Will the Cloud Kill the Password?

Will the Cloud Kill the Password?

Passwords are being replaced, and thefts from the cloud could speed their demise

 Recent hacks of cloud-stored photos have raised questions about the vulnerability of passwords.

Cloud servers have become online storehouses for vast amounts of information about people’s lives, and fears about their use may lead to the end of the password system that allowed on services like Apple’s iCloud

The latest security gap in a cloud-computing system announced Thursday by the Xen Project software group, which has released a patch to repair a flaw in its platform that could affect cloud services offered by Amazon and Rackspace. The glitch could allow hackers to access server data through the Xen cloud system or to crash that system, according to the group, which noted that problems like theh Heartbleed software bug “have put a spotlight on software security issues.”

Apple’s iCloud server is also facing backlash from customers after the theft of nude photos from the accounts of famous actresses, and the company insisted the thieves took advantage of weak password protection on the accounts. Cloud accounts are increasingly targeted by hackers as more people upload data onto the services, and the most popular way to break into the accounts is through the front door – with a password.

“The weakness across the board is really a password,” says James Lewis, a cybersecurity researcher at the Center for Strategic and International Studies.

Cloud storage is still new technology and some companies have poor cybersecurity plans. A very common part of that problem is that companies “haven’t thought about balancing ease of access for consumers with securing access,” Lewis says. For example, some Web services lock users out and require verification after they guess a password wrong a certain number of times, while others allow unlimited guesses.

Apple has taken the lead in replacing passwords with its Touch ID fingerprint scanner for newer iPhones, along with security measures on its Apple Pay system that will protect mobile paymenys by randomly generating codes each time a payment is made. The government’s National Strategy for Trusted Identities in Cyberspace also aims to develop new security options that could replace passwords on federal networks by 2020.

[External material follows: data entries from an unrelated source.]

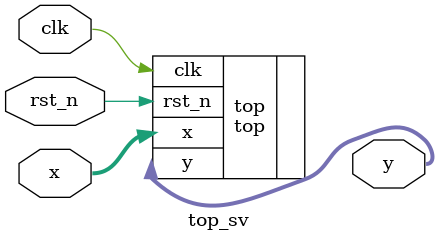
<source format=sv>
module top_sv #()
  (
  input clk,rst_n,
  input  [17 :0]        x,
  output [17 :0]       y
  );


// VHDL DUT
  top #()
  top (
    .clk(clk),
    .rst_n(rst_n),
    .x      (x),
    .y  (y)
    );


endmodule

</source>
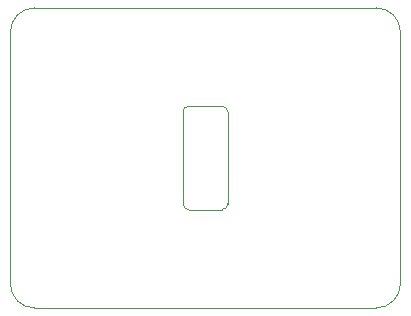
<source format=gbr>
G04 #@! TF.GenerationSoftware,KiCad,Pcbnew,7.0.10*
G04 #@! TF.CreationDate,2024-07-14T22:48:30-04:00*
G04 #@! TF.ProjectId,ARS_Igloo-v2,4152535f-4967-46c6-9f6f-2d76322e6b69,rev?*
G04 #@! TF.SameCoordinates,Original*
G04 #@! TF.FileFunction,Profile,NP*
%FSLAX46Y46*%
G04 Gerber Fmt 4.6, Leading zero omitted, Abs format (unit mm)*
G04 Created by KiCad (PCBNEW 7.0.10) date 2024-07-14 22:48:30*
%MOMM*%
%LPD*%
G01*
G04 APERTURE LIST*
G04 #@! TA.AperFunction,Profile*
%ADD10C,0.100000*%
G04 #@! TD*
G04 APERTURE END LIST*
D10*
X1397000Y-4381500D02*
G75*
G03*
X1905000Y-3873500I0J508000D01*
G01*
X16510000Y10668000D02*
X16510000Y-10668000D01*
X-14478000Y12700000D02*
X14478000Y12700000D01*
X14478000Y-12700000D02*
X-14478000Y-12700000D01*
X1397000Y-4381500D02*
X-1397000Y-4381500D01*
X-16510000Y-10668000D02*
G75*
G03*
X-14478000Y-12700000I2032000J0D01*
G01*
X-1397000Y4381500D02*
G75*
G03*
X-1905000Y3873500I1J-508001D01*
G01*
X14478000Y-12700000D02*
G75*
G03*
X16510000Y-10668000I0J2032000D01*
G01*
X-16510000Y-10668000D02*
X-16510000Y10668000D01*
X-1397000Y4381500D02*
X1397000Y4381500D01*
X-1905000Y-3873500D02*
G75*
G03*
X-1397000Y-4381500I508001J1D01*
G01*
X1905000Y3873500D02*
G75*
G03*
X1397000Y4381500I-508000J0D01*
G01*
X-1905000Y-3873500D02*
X-1905000Y3873500D01*
X16510000Y10668000D02*
G75*
G03*
X14478000Y12700000I-2032000J0D01*
G01*
X1905000Y3873500D02*
X1905000Y-3873500D01*
X-14478000Y12700000D02*
G75*
G03*
X-16510000Y10668000I0J-2032000D01*
G01*
M02*

</source>
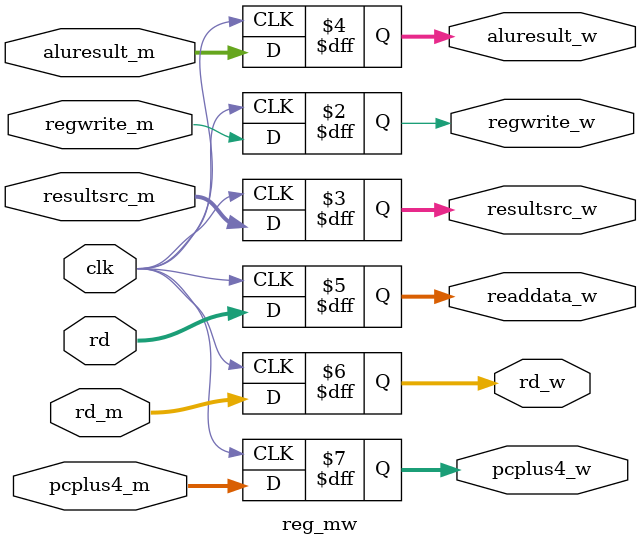
<source format=v>
`timescale 1ns / 1ps


module reg_mw (
    // Inputs
    input wire clk,
    input wire regwrite_m,
    input wire [1:0] resultsrc_m,
    input wire [31:0] aluresult_m,
    input wire [31:0] rd,
    input wire [4:0] rd_m,           // Changed from [11:7] to [4:0]
    input wire [31:0] pcplus4_m,
    
    // Outputs
    output reg regwrite_w,
    output reg [1:0] resultsrc_w,
    output reg [31:0] aluresult_w,
    output reg [31:0] readdata_w,
    output reg [4:0] rd_w,
    output reg [31:0] pcplus4_w
);

    always @(posedge clk) begin
        aluresult_w <= aluresult_m;
        readdata_w  <= rd;
        pcplus4_w   <= pcplus4_m;
        rd_w        <= rd_m;
        resultsrc_w <= resultsrc_m;
        regwrite_w  <= regwrite_m;
    end

endmodule

</source>
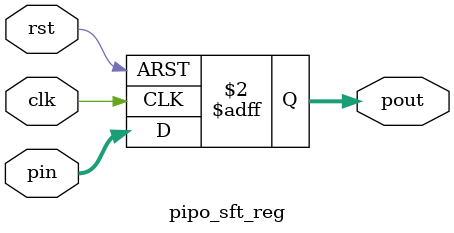
<source format=v>
`timescale 1ns / 1ps
module pipo_sft_reg (
    input clk,
    input rst,
    input [3:0] pin,
    output reg [3:0] pout
);

always @(posedge clk or posedge rst) begin
    if (rst)
        pout <= 4'b0000;
    else
        pout <= pin;
end

endmodule

</source>
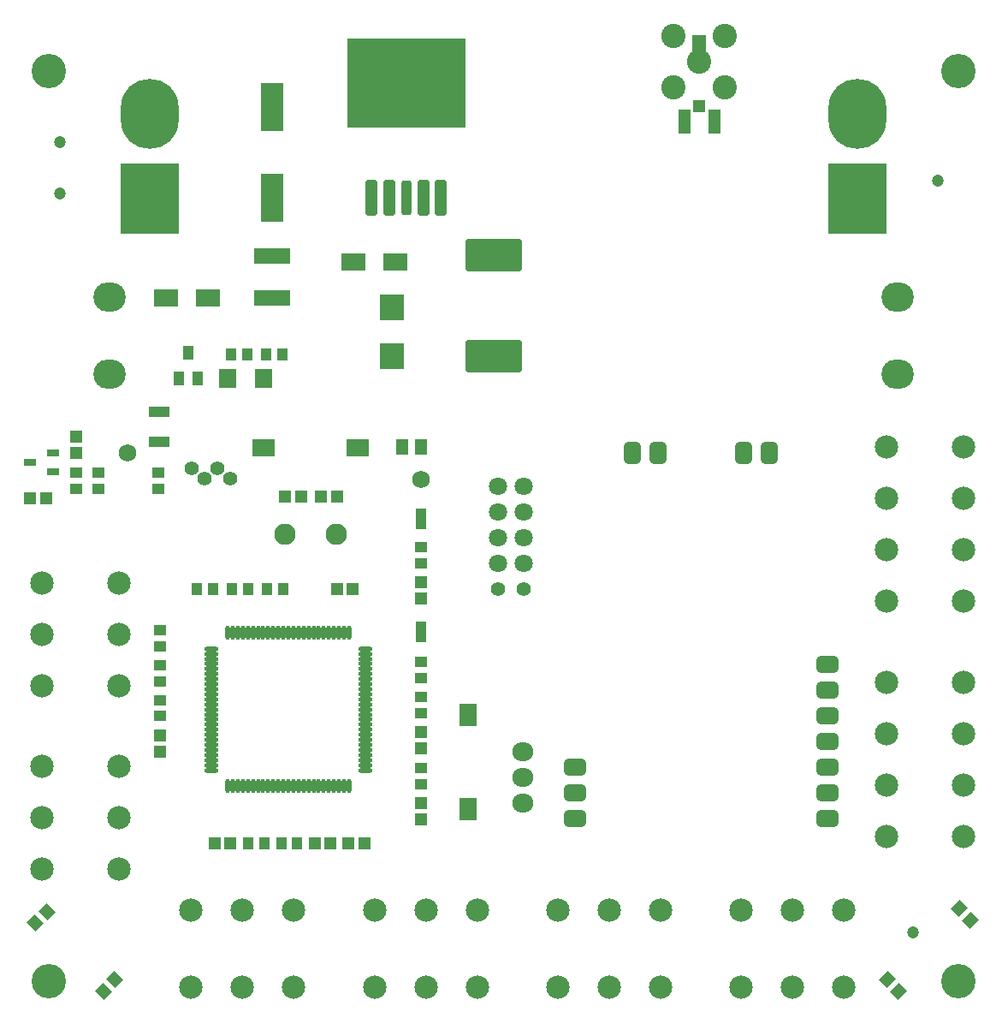
<source format=gts>
G04*
G04 #@! TF.GenerationSoftware,Altium Limited,Altium Designer,19.0.13 (425)*
G04*
G04 Layer_Color=8388736*
%FSTAX24Y24*%
%MOIN*%
G70*
G01*
G75*
%ADD20C,0.0100*%
G04:AMPARAMS|DCode=42|XSize=39.4mil|YSize=133.9mil|CornerRadius=9.8mil|HoleSize=0mil|Usage=FLASHONLY|Rotation=0.000|XOffset=0mil|YOffset=0mil|HoleType=Round|Shape=RoundedRectangle|*
%AMROUNDEDRECTD42*
21,1,0.0394,0.1142,0,0,0.0*
21,1,0.0197,0.1339,0,0,0.0*
1,1,0.0197,0.0098,-0.0571*
1,1,0.0197,-0.0098,-0.0571*
1,1,0.0197,-0.0098,0.0571*
1,1,0.0197,0.0098,0.0571*
%
%ADD42ROUNDEDRECTD42*%
%ADD57C,0.0200*%
%ADD58R,0.0820X0.0400*%
%ADD59R,0.4380X0.2820*%
%ADD60R,0.0400X0.0820*%
%ADD61O,0.0178X0.0552*%
%ADD62O,0.0552X0.0178*%
%ADD63C,0.0474*%
G04:AMPARAMS|DCode=64|XSize=45.4mil|YSize=47.4mil|CornerRadius=0mil|HoleSize=0mil|Usage=FLASHONLY|Rotation=135.000|XOffset=0mil|YOffset=0mil|HoleType=Round|Shape=Rectangle|*
%AMROTATEDRECTD64*
4,1,4,0.0328,0.0007,-0.0007,-0.0328,-0.0328,-0.0007,0.0007,0.0328,0.0328,0.0007,0.0*
%
%ADD64ROTATEDRECTD64*%

G04:AMPARAMS|DCode=65|XSize=86.7mil|YSize=67.1mil|CornerRadius=18.8mil|HoleSize=0mil|Usage=FLASHONLY|Rotation=180.000|XOffset=0mil|YOffset=0mil|HoleType=Round|Shape=RoundedRectangle|*
%AMROUNDEDRECTD65*
21,1,0.0867,0.0295,0,0,180.0*
21,1,0.0492,0.0671,0,0,180.0*
1,1,0.0375,-0.0246,0.0148*
1,1,0.0375,0.0246,0.0148*
1,1,0.0375,0.0246,-0.0148*
1,1,0.0375,-0.0246,-0.0148*
%
%ADD65ROUNDEDRECTD65*%
%ADD66R,0.0580X0.0907*%
%ADD67R,0.0966X0.1005*%
%ADD68R,0.0474X0.0493*%
%ADD69R,0.0493X0.0946*%
G04:AMPARAMS|DCode=70|XSize=45.4mil|YSize=47.4mil|CornerRadius=0mil|HoleSize=0mil|Usage=FLASHONLY|Rotation=225.000|XOffset=0mil|YOffset=0mil|HoleType=Round|Shape=Rectangle|*
%AMROTATEDRECTD70*
4,1,4,-0.0007,0.0328,0.0328,-0.0007,0.0007,-0.0328,-0.0328,0.0007,-0.0007,0.0328,0.0*
%
%ADD70ROTATEDRECTD70*%

G04:AMPARAMS|DCode=71|XSize=86.7mil|YSize=67.1mil|CornerRadius=18.8mil|HoleSize=0mil|Usage=FLASHONLY|Rotation=270.000|XOffset=0mil|YOffset=0mil|HoleType=Round|Shape=RoundedRectangle|*
%AMROUNDEDRECTD71*
21,1,0.0867,0.0295,0,0,270.0*
21,1,0.0492,0.0671,0,0,270.0*
1,1,0.0375,-0.0148,-0.0246*
1,1,0.0375,-0.0148,0.0246*
1,1,0.0375,0.0148,0.0246*
1,1,0.0375,0.0148,-0.0246*
%
%ADD71ROUNDEDRECTD71*%
%ADD72R,0.0710X0.0907*%
%ADD73R,0.4608X0.3479*%
G04:AMPARAMS|DCode=74|XSize=47.4mil|YSize=141.9mil|CornerRadius=13.8mil|HoleSize=0mil|Usage=FLASHONLY|Rotation=0.000|XOffset=0mil|YOffset=0mil|HoleType=Round|Shape=RoundedRectangle|*
%AMROUNDEDRECTD74*
21,1,0.0474,0.1142,0,0,0.0*
21,1,0.0197,0.1419,0,0,0.0*
1,1,0.0277,0.0098,-0.0571*
1,1,0.0277,-0.0098,-0.0571*
1,1,0.0277,-0.0098,0.0571*
1,1,0.0277,0.0098,0.0571*
%
%ADD74ROUNDEDRECTD74*%
%ADD75R,0.0907X0.1852*%
%ADD76R,0.1438X0.0592*%
%ADD77R,0.0946X0.0690*%
%ADD78R,0.0474X0.0434*%
%ADD79R,0.0907X0.0710*%
%ADD80R,0.0415X0.0552*%
%ADD81R,0.0671X0.0769*%
%ADD82R,0.0493X0.0631*%
%ADD83R,0.0454X0.0474*%
%ADD84R,0.0474X0.0454*%
%ADD85R,0.0474X0.0316*%
%ADD86R,0.0434X0.0474*%
G04:AMPARAMS|DCode=87|XSize=126mil|YSize=220.5mil|CornerRadius=9.8mil|HoleSize=0mil|Usage=FLASHONLY|Rotation=270.000|XOffset=0mil|YOffset=0mil|HoleType=Round|Shape=RoundedRectangle|*
%AMROUNDEDRECTD87*
21,1,0.1260,0.2008,0,0,270.0*
21,1,0.1063,0.2205,0,0,270.0*
1,1,0.0197,-0.1004,-0.0531*
1,1,0.0197,-0.1004,0.0531*
1,1,0.0197,0.1004,0.0531*
1,1,0.0197,0.1004,-0.0531*
%
%ADD87ROUNDEDRECTD87*%
%ADD88C,0.0907*%
%ADD89C,0.0680*%
%ADD90C,0.0946*%
%ADD91C,0.0552*%
%ADD92C,0.0710*%
%ADD93C,0.0830*%
%ADD94O,0.2252X0.2724*%
%ADD95R,0.2252X0.2724*%
%ADD96O,0.0830X0.0730*%
%ADD97O,0.1261X0.1143*%
%ADD98C,0.1339*%
%ADD99C,0.0580*%
D20*
X027574Y050321D02*
G03*
X027481Y050197I000036J-000124D01*
G01*
X027574Y050321D02*
G03*
X027481Y050197I000036J-000124D01*
G01*
X028193Y050493D02*
G03*
X028158Y050488I0J-000129D01*
G01*
X028193Y050493D02*
G03*
X028158Y050488I0J-000129D01*
G01*
X031906Y050197D02*
G03*
X031812Y050321I-000129J0D01*
G01*
X031906Y050197D02*
G03*
X031812Y050321I-000129J0D01*
G01*
X031229Y050488D02*
G03*
X031193Y050493I-000035J-000124D01*
G01*
X031229Y050488D02*
G03*
X031193Y050493I-000035J-000124D01*
G01*
X031878Y05027D02*
X031929Y05022D01*
Y04747D02*
Y05022D01*
X031679Y04747D02*
X031929D01*
X027483D02*
X031679D01*
X027481Y047472D02*
X027483Y04747D01*
X027481Y047472D02*
Y049697D01*
Y050197D01*
X027575Y050321D02*
X028158Y050488D01*
X031906Y049697D02*
Y050197D01*
X028193Y050493D02*
X031193D01*
X031229Y050488D02*
X031812Y050321D01*
D42*
X029678Y04462D02*
D03*
D57*
X027877Y050347D02*
X031517D01*
D58*
X020058Y036287D02*
D03*
X020058Y035127D02*
D03*
D59*
X029697Y04893D02*
D03*
D60*
X030267Y027734D02*
D03*
X030259Y032124D02*
D03*
D61*
X026664Y021706D02*
D03*
X027058D02*
D03*
X027452Y02769D02*
D03*
X027255D02*
D03*
X027058D02*
D03*
X026861D02*
D03*
X026664D02*
D03*
X026467D02*
D03*
X026271D02*
D03*
X026074D02*
D03*
X025877D02*
D03*
X02568D02*
D03*
X025483D02*
D03*
X025286D02*
D03*
X025089D02*
D03*
X024893D02*
D03*
X024696D02*
D03*
X024499D02*
D03*
X024302D02*
D03*
X024105D02*
D03*
X023908D02*
D03*
X023712D02*
D03*
X023515D02*
D03*
X023318D02*
D03*
X023121D02*
D03*
X022924D02*
D03*
X022727D02*
D03*
Y021706D02*
D03*
X022924D02*
D03*
X023121D02*
D03*
X023318D02*
D03*
X023515D02*
D03*
X023712D02*
D03*
X023908D02*
D03*
X024105D02*
D03*
X024302D02*
D03*
X024499D02*
D03*
X024696D02*
D03*
X024893D02*
D03*
X025089D02*
D03*
X025286D02*
D03*
X025483D02*
D03*
X02568D02*
D03*
X025877D02*
D03*
X026074D02*
D03*
X026271D02*
D03*
X026467D02*
D03*
X026861D02*
D03*
X027255D02*
D03*
X027452D02*
D03*
D62*
X028082Y022336D02*
D03*
Y022533D02*
D03*
Y022729D02*
D03*
Y022926D02*
D03*
Y023123D02*
D03*
Y02332D02*
D03*
Y023517D02*
D03*
Y023714D02*
D03*
Y02391D02*
D03*
Y024107D02*
D03*
Y024304D02*
D03*
Y024501D02*
D03*
Y024698D02*
D03*
Y024895D02*
D03*
Y025092D02*
D03*
Y025288D02*
D03*
Y025485D02*
D03*
Y025682D02*
D03*
Y025879D02*
D03*
Y026076D02*
D03*
Y026273D02*
D03*
Y02647D02*
D03*
Y026666D02*
D03*
Y026863D02*
D03*
Y02706D02*
D03*
X022097D02*
D03*
Y026863D02*
D03*
Y026666D02*
D03*
Y02647D02*
D03*
Y026273D02*
D03*
Y026076D02*
D03*
Y025879D02*
D03*
Y025682D02*
D03*
Y025485D02*
D03*
Y025288D02*
D03*
Y025092D02*
D03*
Y024895D02*
D03*
Y024698D02*
D03*
Y024501D02*
D03*
Y024304D02*
D03*
Y024107D02*
D03*
Y02391D02*
D03*
Y023714D02*
D03*
Y023517D02*
D03*
Y02332D02*
D03*
Y023123D02*
D03*
Y022926D02*
D03*
Y022729D02*
D03*
Y022533D02*
D03*
Y022336D02*
D03*
D63*
X049418Y016025D02*
D03*
X016179Y044774D02*
D03*
X050379Y045294D02*
D03*
X016199Y046799D02*
D03*
D64*
X048418Y014177D02*
D03*
X048864Y013731D02*
D03*
X051653Y016492D02*
D03*
X051207Y016938D02*
D03*
D65*
X036249Y022449D02*
D03*
X046083Y026449D02*
D03*
Y025449D02*
D03*
Y024449D02*
D03*
Y023449D02*
D03*
Y022449D02*
D03*
Y021449D02*
D03*
Y020449D02*
D03*
X036249D02*
D03*
Y021449D02*
D03*
D66*
X0411Y050536D02*
D03*
D67*
X029119Y03844D02*
D03*
Y040369D02*
D03*
D68*
X0411Y048198D02*
D03*
D69*
X040519Y047598D02*
D03*
X04168D02*
D03*
D70*
X015238Y016385D02*
D03*
X015684Y01683D02*
D03*
X018331Y014178D02*
D03*
X017886Y013732D02*
D03*
D71*
X043828Y03467D02*
D03*
X042828D02*
D03*
X039497D02*
D03*
X038497D02*
D03*
D72*
X0321Y024488D02*
D03*
Y020827D02*
D03*
D73*
X029698Y04907D02*
D03*
D74*
X031017Y04462D02*
D03*
X030348D02*
D03*
X029009D02*
D03*
X02834D02*
D03*
D75*
X024462D02*
D03*
Y048164D02*
D03*
D76*
X024455Y040731D02*
D03*
Y042345D02*
D03*
D77*
X027635Y042104D02*
D03*
X029249D02*
D03*
X020334Y040729D02*
D03*
X021948D02*
D03*
D78*
X020028Y033297D02*
D03*
Y033927D02*
D03*
X016838Y033297D02*
D03*
Y033927D02*
D03*
X017675Y033297D02*
D03*
Y033927D02*
D03*
X020078Y024439D02*
D03*
Y025069D02*
D03*
X02008Y026425D02*
D03*
Y025795D02*
D03*
Y027783D02*
D03*
Y027154D02*
D03*
X030257Y031024D02*
D03*
Y030394D02*
D03*
X030257Y025924D02*
D03*
Y026554D02*
D03*
Y025194D02*
D03*
Y024564D02*
D03*
Y022429D02*
D03*
Y021799D02*
D03*
D79*
X024138Y034902D02*
D03*
X027799D02*
D03*
D80*
X02157Y037589D02*
D03*
X020812Y037591D02*
D03*
X021184Y038573D02*
D03*
D81*
X024118Y037601D02*
D03*
X02274D02*
D03*
D82*
X030247Y034907D02*
D03*
X029538D02*
D03*
D83*
X015024Y032907D02*
D03*
X015654D02*
D03*
X026979Y032984D02*
D03*
X026349D02*
D03*
X024949D02*
D03*
X025579D02*
D03*
X027438Y01949D02*
D03*
X028068D02*
D03*
X02611D02*
D03*
X02674D02*
D03*
X02284D02*
D03*
X02221D02*
D03*
X027604Y029394D02*
D03*
X026974D02*
D03*
D84*
X016838Y034695D02*
D03*
Y035325D02*
D03*
X02008Y023059D02*
D03*
Y023688D02*
D03*
X030257Y029644D02*
D03*
Y029014D02*
D03*
X030257Y023809D02*
D03*
Y023179D02*
D03*
Y021049D02*
D03*
Y020419D02*
D03*
D85*
X015024Y034321D02*
D03*
X01593Y034695D02*
D03*
Y033947D02*
D03*
D86*
X022853Y038531D02*
D03*
X023483D02*
D03*
X024218D02*
D03*
X024848D02*
D03*
X02481Y01949D02*
D03*
X02544D02*
D03*
X02352D02*
D03*
X02415D02*
D03*
X024889Y029394D02*
D03*
X024259D02*
D03*
X022894D02*
D03*
X023523D02*
D03*
X021534Y029388D02*
D03*
X022163D02*
D03*
D87*
X033079Y042374D02*
D03*
Y038437D02*
D03*
D88*
X048398Y032907D02*
D03*
Y030907D02*
D03*
Y023758D02*
D03*
X015477Y027616D02*
D03*
Y020498D02*
D03*
X048398Y021758D02*
D03*
X051398Y025758D02*
D03*
X048398D02*
D03*
X051398Y021758D02*
D03*
Y023758D02*
D03*
Y019758D02*
D03*
X048398D02*
D03*
X051398Y034907D02*
D03*
X048398D02*
D03*
X051398Y030907D02*
D03*
Y032907D02*
D03*
Y028907D02*
D03*
X048398D02*
D03*
X015477Y025616D02*
D03*
X018477Y027616D02*
D03*
Y025616D02*
D03*
X015477Y029616D02*
D03*
X018477D02*
D03*
X04474Y013874D02*
D03*
X04674D02*
D03*
X04474Y016874D02*
D03*
X04674D02*
D03*
X04274Y013874D02*
D03*
Y016874D02*
D03*
X037591Y013874D02*
D03*
X039591D02*
D03*
X037591Y016874D02*
D03*
X039591D02*
D03*
X035591Y013874D02*
D03*
Y016874D02*
D03*
X015477Y018498D02*
D03*
X018477Y020498D02*
D03*
Y018498D02*
D03*
X015477Y022498D02*
D03*
X018477D02*
D03*
X023291Y013874D02*
D03*
X025291D02*
D03*
X023291Y016874D02*
D03*
X025291D02*
D03*
X021291Y013874D02*
D03*
Y016874D02*
D03*
X030441Y013874D02*
D03*
X032441D02*
D03*
X030441Y016874D02*
D03*
X032441D02*
D03*
X028441Y013874D02*
D03*
Y016874D02*
D03*
D89*
X018807Y034695D02*
D03*
X030247Y033657D02*
D03*
D90*
X0411Y049907D02*
D03*
X0401Y048907D02*
D03*
X0421D02*
D03*
Y050907D02*
D03*
X0401D02*
D03*
D91*
X033254Y029372D02*
D03*
X034254D02*
D03*
X022818Y033685D02*
D03*
X021818D02*
D03*
X021318Y034085D02*
D03*
X022318D02*
D03*
D92*
X033254Y030372D02*
D03*
X034254D02*
D03*
X033254Y031372D02*
D03*
X034254D02*
D03*
Y032372D02*
D03*
X033254D02*
D03*
X034254Y033372D02*
D03*
X033254D02*
D03*
D93*
X026969Y031523D02*
D03*
X024969D02*
D03*
D94*
X019706Y047898D02*
D03*
X047265D02*
D03*
D95*
X019706Y044591D02*
D03*
X047265D02*
D03*
D96*
X03424Y02304D02*
D03*
Y02206D02*
D03*
Y02105D02*
D03*
D97*
X018131Y037741D02*
D03*
Y040741D02*
D03*
X048839D02*
D03*
Y037741D02*
D03*
D98*
X015769Y014118D02*
D03*
Y049552D02*
D03*
X051202D02*
D03*
Y014118D02*
D03*
D99*
X031263Y050144D02*
D03*
X031234Y049185D02*
D03*
Y048144D02*
D03*
X030234Y050144D02*
D03*
X030238Y049185D02*
D03*
X030234Y048144D02*
D03*
X029225Y050144D02*
D03*
X029234Y049144D02*
D03*
Y048144D02*
D03*
X028234Y050144D02*
D03*
Y049144D02*
D03*
Y048144D02*
D03*
M02*

</source>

Google and Apple also suggest people use “two-step verification” by linking their phone numbers with their online accounts to add an extra security boundary in case a password is cracked. The problem with that approach is that some consumers don’t trust companies enough to share more private information, in part because it could put even more data at risk of being stolen, Lewis says.

“One of the things that harms [the] trust of service providers in the U.S. is that people know their data is being harvested and are reluctant to better authenticate themselves,” he says.

The U.S. could help boost that trust with improved laws to protect online privacy, and Silicon Valley could make a greater commitment to protect the data of its customers, Lewis says. Apple and Google recently have sought to alleviate user fears that their information will be sold or that the companies will be compelled to share data with the National Security Agency. Both tech giants separately announced they will no longer hold the encryption keys to the iOS or Android operating systems, making it impossible for them to access data stored on cellphones at the request of law enforcement.

This security measure is a positive step, but America “is a long way from having your mobile phone be your credit card,” Lewis says, citing a trust gap that, if bridged, could grow the use of mobile payments and other services on phones.